### WHAT YOU WILL DO
Each record that follows goes into your reply unchanged; the pictures do not.

### RECORDS FOR PROCESSING
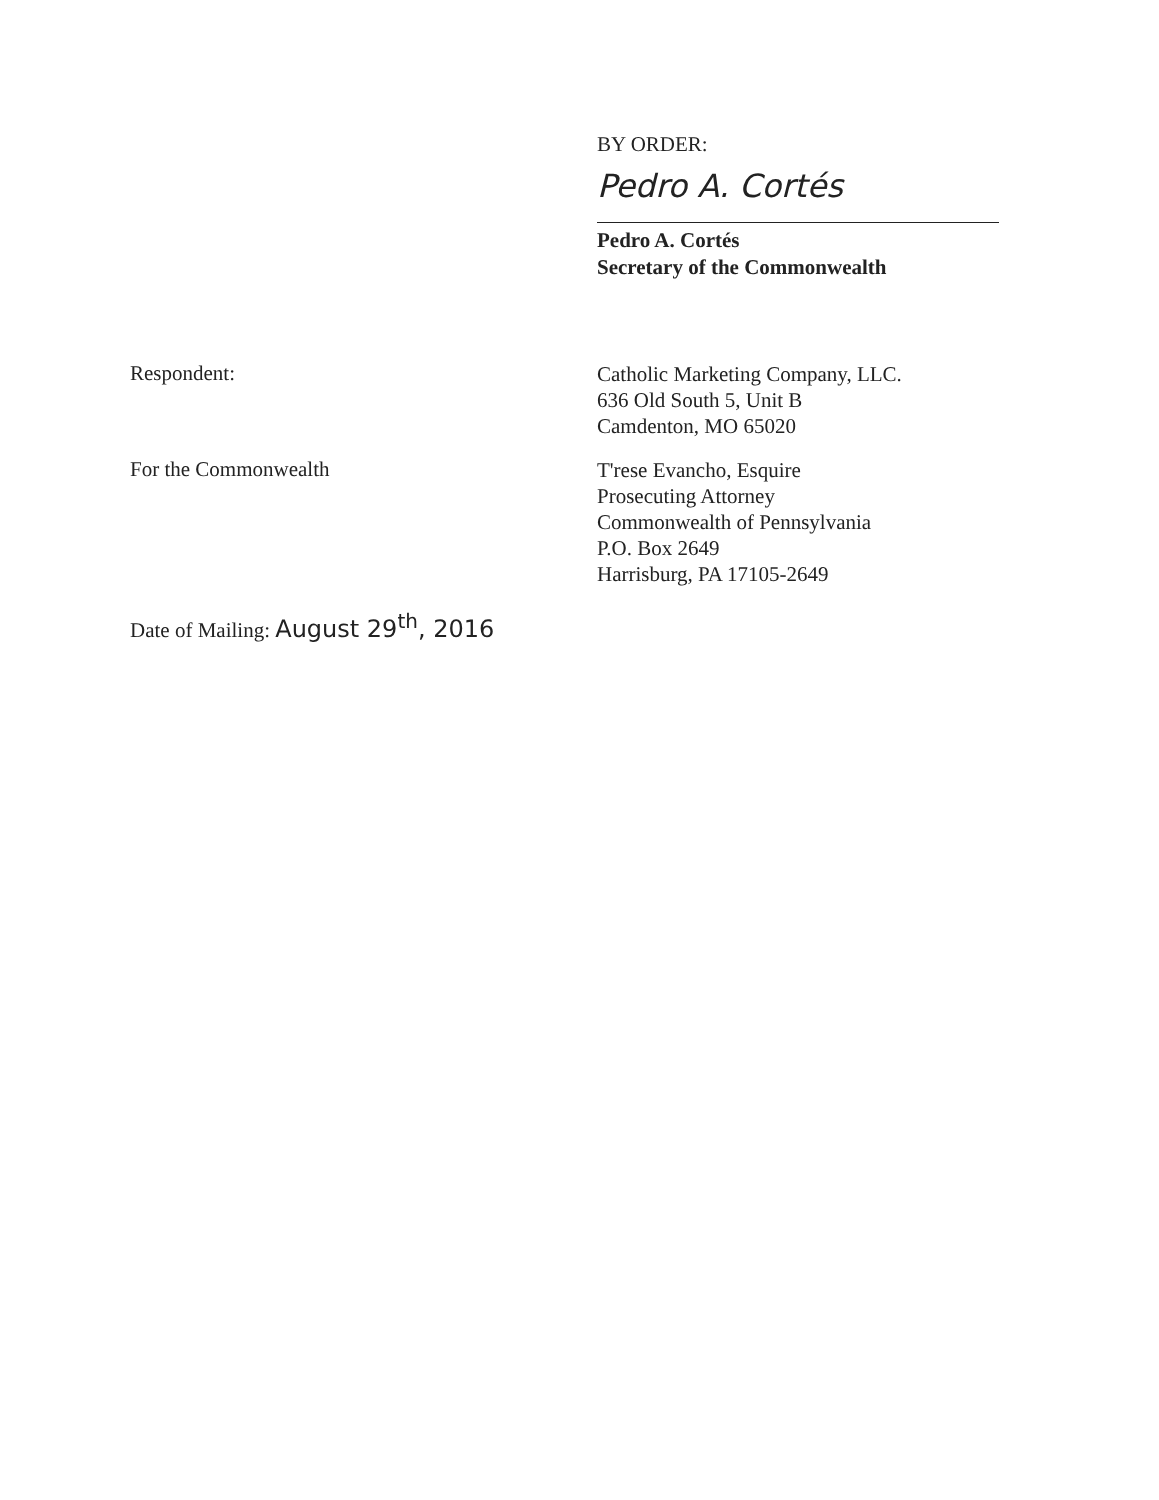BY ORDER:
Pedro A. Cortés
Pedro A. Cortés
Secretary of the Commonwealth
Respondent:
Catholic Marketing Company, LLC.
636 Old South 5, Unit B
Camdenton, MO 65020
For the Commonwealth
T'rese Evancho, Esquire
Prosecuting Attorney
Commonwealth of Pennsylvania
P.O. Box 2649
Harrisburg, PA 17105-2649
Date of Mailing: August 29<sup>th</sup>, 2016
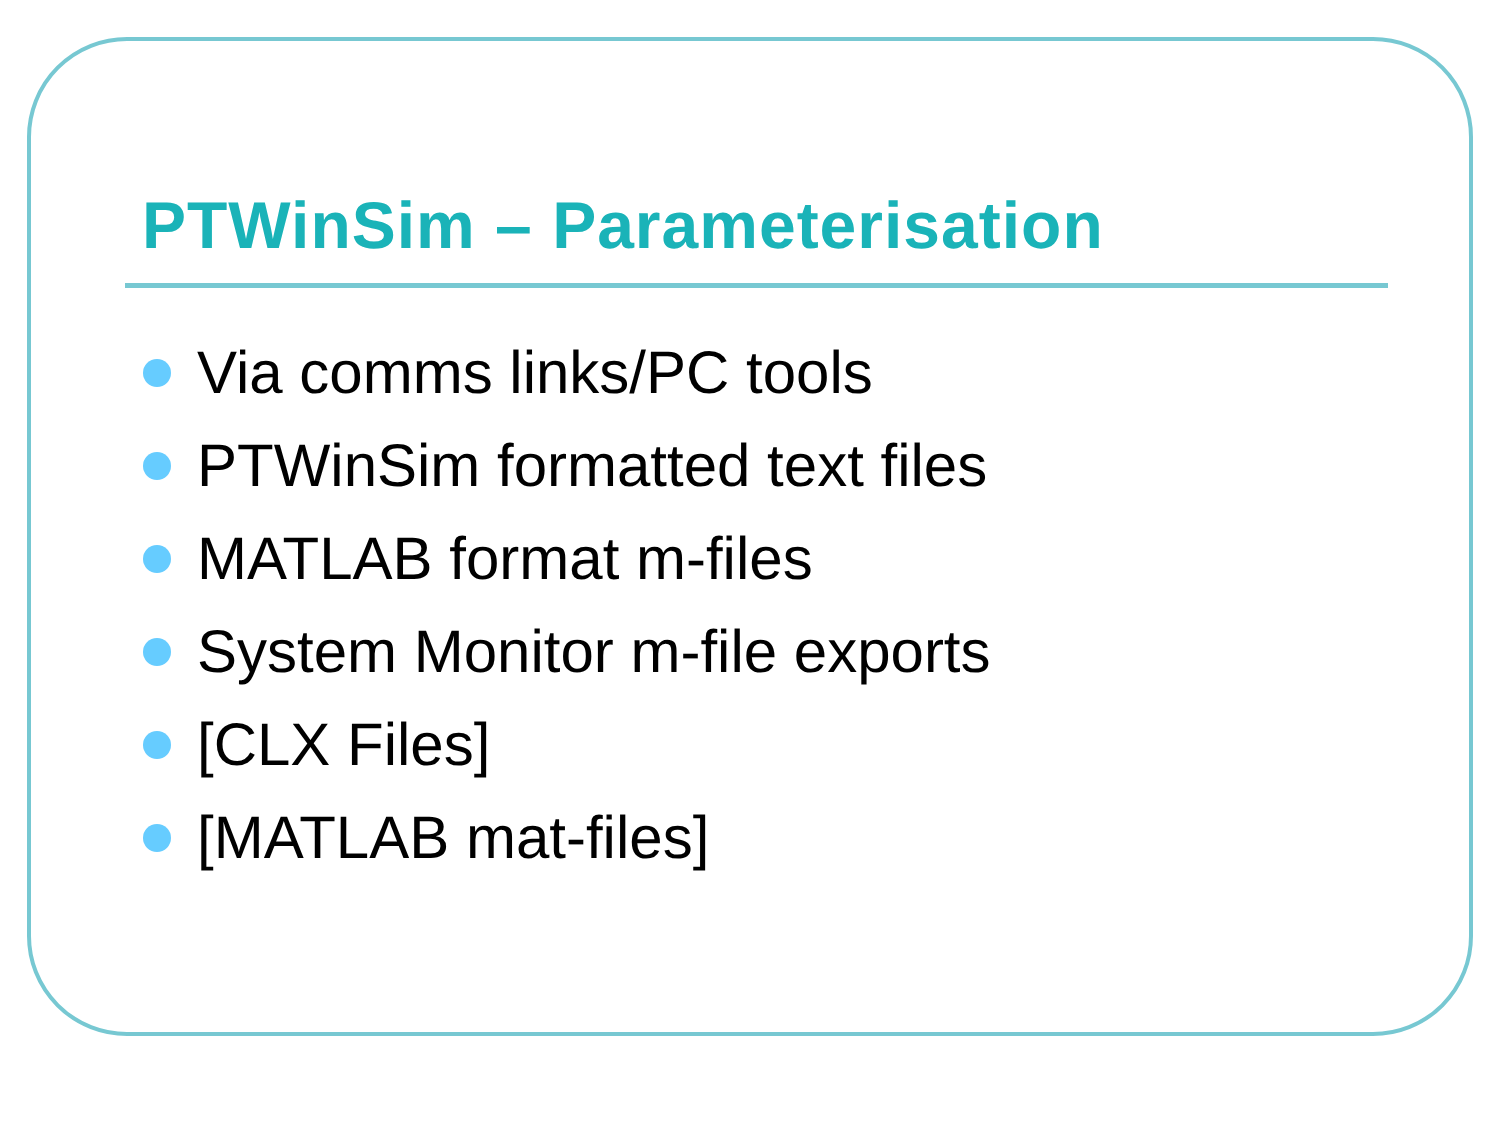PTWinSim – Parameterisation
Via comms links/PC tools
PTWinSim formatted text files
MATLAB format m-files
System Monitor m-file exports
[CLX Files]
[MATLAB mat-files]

### WRITTEN ANSWER
BY ORDER:
Pedro A. Cortés
Pedro A. Cortés
Secretary of the Commonwealth
Respondent:
Catholic Marketing Company, LLC.
636 Old South 5, Unit B
Camdenton, MO 65020
For the Commonwealth
T'rese Evancho, Esquire
Prosecuting Attorney
Commonwealth of Pennsylvania
P.O. Box 2649
Harrisburg, PA 17105-2649
Date of Mailing: August 29<sup>th</sup>, 2016
PTWinSim – Parameterisation
Via comms links/PC tools
PTWinSim formatted text files
MATLAB format m-files
System Monitor m-file exports
[CLX Files]
[MATLAB mat-files]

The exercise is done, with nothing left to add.